The signers are not the only public option backers in the Senate. MSNBC’s Ed Schultz got Senator Jeff Bingaman, D-New Mexico — who did not sign the letter — to commit to vote for the public option in bills and amendments during an interview Thursday night.
But the signers of the letter are the committed stalwarts, and they will be essential players as the battle over health care reform plays out in the Senate. Many are supporters of bolder reform — including a single-payer system. Their message to Senate Majority Leader Harry Reid, D-Nevada, and the Obama administration is that the public option is a compromise. They’re not interested in compromising any further.
Here’s what the letter to Reid says:
We have spent the better part of this year fighting for health reform that would provide insurance access and continuity to every American in a fiscally responsible manner. We are concerned that – absent a competitive and continuous public insurance option – health reform legislation will not produce nationwide access and ongoing cost containment. For that reason, we are asking for your leadership on ensuring that the merged health reform bill contains a public insurance option.
As it stands, the health insurance market is dominated by a handful of for-profit health insurers that are exempt from the anti-trust laws that ensure robust competition in other markets across the United States. Without a not-for-profit public insurance alternative that competes with these insurers based on premium rates and quality, insurers will have free rein to increase insurance premiums and drive up the cost of federal subsidies tied to those premiums. This is simply not fiscally sustainable.

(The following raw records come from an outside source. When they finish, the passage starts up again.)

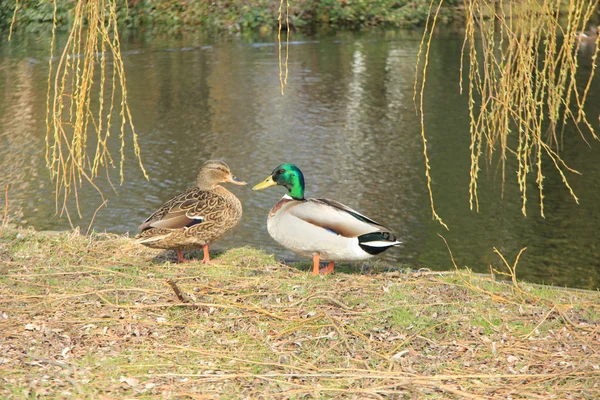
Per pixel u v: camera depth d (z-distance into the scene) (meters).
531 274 8.84
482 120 4.12
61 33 23.16
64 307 5.64
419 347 5.12
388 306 5.71
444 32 24.30
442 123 15.12
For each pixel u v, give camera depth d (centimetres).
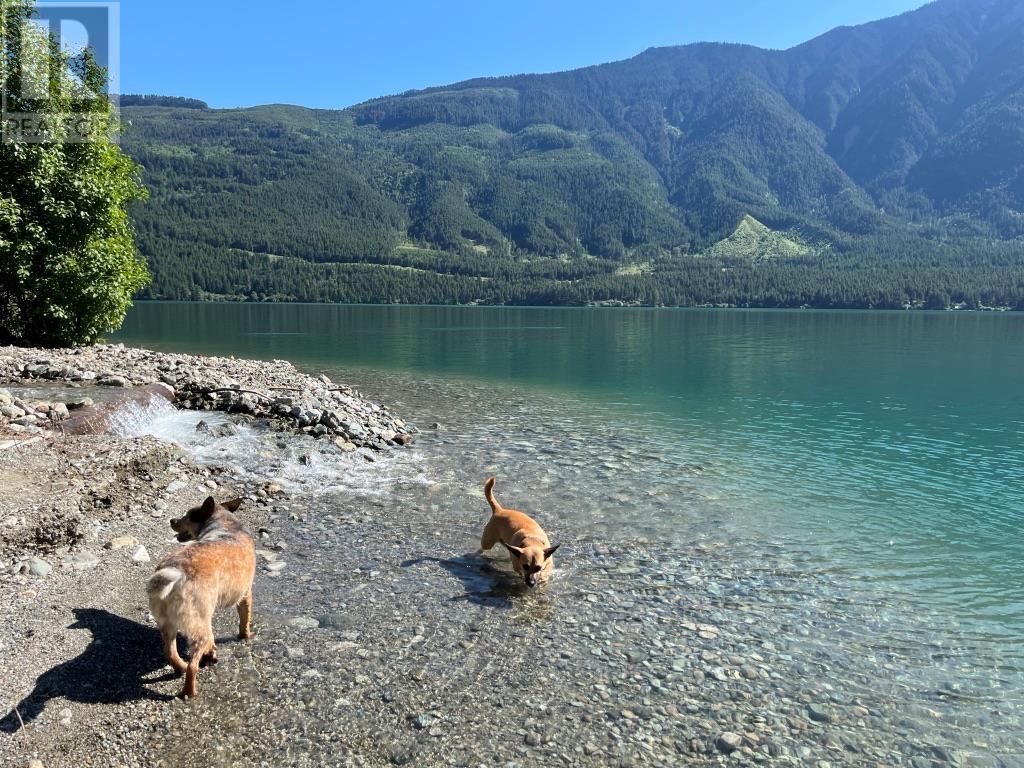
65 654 595
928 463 1555
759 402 2466
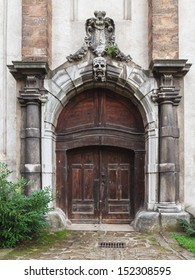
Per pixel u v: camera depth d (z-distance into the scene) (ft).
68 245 24.57
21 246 24.12
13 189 24.97
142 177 31.53
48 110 30.12
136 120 31.81
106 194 32.17
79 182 32.19
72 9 32.14
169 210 28.60
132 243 25.17
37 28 29.84
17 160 30.30
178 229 28.30
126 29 31.73
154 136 30.01
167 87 29.35
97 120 31.83
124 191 32.12
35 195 24.84
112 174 32.19
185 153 30.81
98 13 30.32
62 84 30.22
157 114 30.07
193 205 30.48
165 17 29.96
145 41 31.65
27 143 29.35
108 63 30.14
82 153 32.32
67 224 30.99
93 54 30.27
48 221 29.01
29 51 29.78
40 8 29.94
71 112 31.96
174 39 29.91
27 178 28.96
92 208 32.12
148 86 30.09
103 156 32.22
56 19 31.83
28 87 29.50
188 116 30.96
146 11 31.83
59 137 31.83
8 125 31.37
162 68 28.99
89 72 30.12
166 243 25.05
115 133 31.71
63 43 31.65
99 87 31.65
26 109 29.78
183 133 30.55
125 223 31.89
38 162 29.45
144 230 28.84
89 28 30.37
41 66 28.66
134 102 31.40
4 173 26.43
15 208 23.81
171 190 28.91
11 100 31.55
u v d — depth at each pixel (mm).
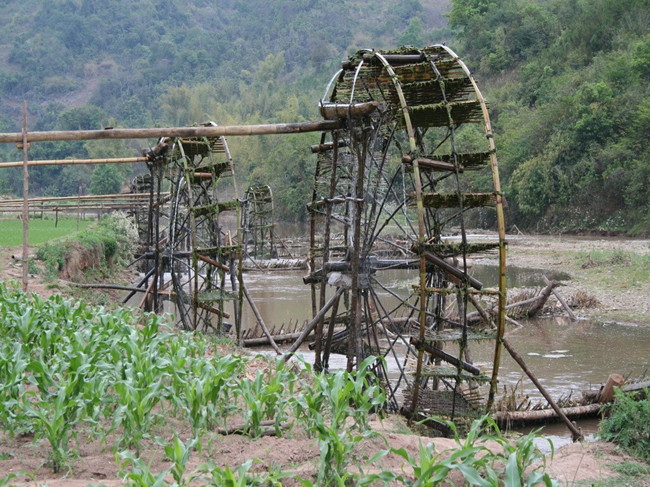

We recognize that the two Committees with jurisdiction over health reform – the Senate Finance Committee and the Senate Health, Education, Labor, and Pensions (HELP) Committee – have taken two very different approaches with respect to this issue. However, a strong public option has resounding support among Senate Democrats – every Democrat on HELP, three quarters of those on Finance, and what we believe is a majority of the caucus.